● Passage to read:
↓↓↓

Dacetini, Myrmicinae, Formicidae, Hymenoptera, Insecta, Arthropoda, Animalia
Additional images: worker, dorsal view (small, large).
Range
Costa Rica (Atlantic slope, northern Cordilleras).
Identification
Face strongly flattened, margined laterally, and concave on vertex lobes; apical fork of mandible with one intercalary tooth; mandible with one preapical tooth near apical fork; gaster with strongly spatulate setae. Also see Bolton (2000:545).
Head length 0.831mm, mandible length 0.480, head width 0.790, CI 95, MI 58 (n=1).
Natural History
Brown and Wilson (1959) summarize the genus as follows:
"Widespread in tropics and warm temperate areas. Primarily forest-dwelling; some species occur in grassland and arid scrub. ... Nests mostly in soil and rotting wood; a few species live in arboreal plant cavities in tropical rain forest. Foraging hypogaeic to epigaeic-arboreal. Food: most species are collembolan feeders; a few are polyphagous predators or occasionally feed on sugary substances..."

↑↑↑

● Input data:

↓↓↓

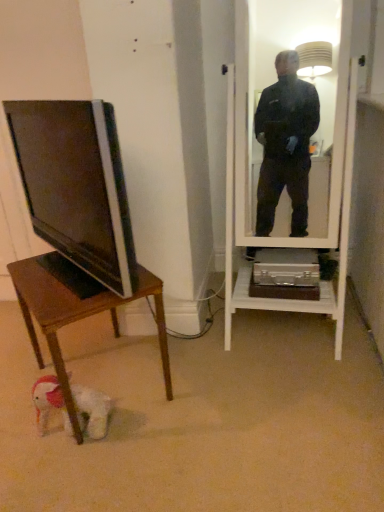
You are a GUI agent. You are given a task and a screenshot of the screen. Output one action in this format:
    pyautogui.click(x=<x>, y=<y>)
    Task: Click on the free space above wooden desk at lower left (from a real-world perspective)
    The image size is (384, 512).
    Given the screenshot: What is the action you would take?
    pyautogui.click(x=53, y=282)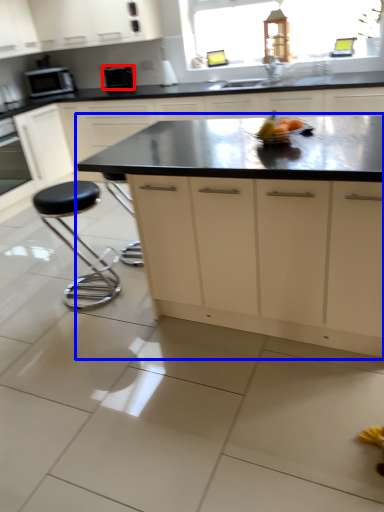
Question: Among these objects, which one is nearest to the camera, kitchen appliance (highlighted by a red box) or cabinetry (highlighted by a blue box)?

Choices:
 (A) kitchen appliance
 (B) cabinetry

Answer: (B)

↑↑↑

● Set of tasks:
1. Answer these questions using the ant species account.
(a) Where in Costa Rica is the species found?
(b) What CI value is given?
(c) According to the quoted summary of the genus, what do most species feed on?
2. Carry the ant species account on from its final sentence.

● Task answers:
1.
(a) The Atlantic slope and the northern Cordilleras.
(b) 95.
(c) Collembolans.

2.
Members of the genus are all predaceous, with a kinetic mode of attack (Bolton 1999).
platyscapa occurs in wet forest habitat, in leaf litter on the forest floor.
Selected Records
Winkler samples from Hitoy Cerere, Penas Blancas Valley.
Literature Cited
Bolton, B. 1999. Ant genera of the tribe Dacetonini (Hymenoptera: Formicidae). J. Nat. Hist. 33:1639-1689.
Bolton, B. 2000. The ant tribe Dacetini, with a revision of the Strumigenys species of the Malagasy Region by Brian L. Fisher, and a revision of the Austral epopostrumiform genera by Steven O. Shattuck. Memoirs of the American Entomological Institute 65:1-1028.
Brown, W. L., Jr., Wilson, E. O. 1959. The evolution of the dacetine ants. Quarterly Review of Biology 34:278-294.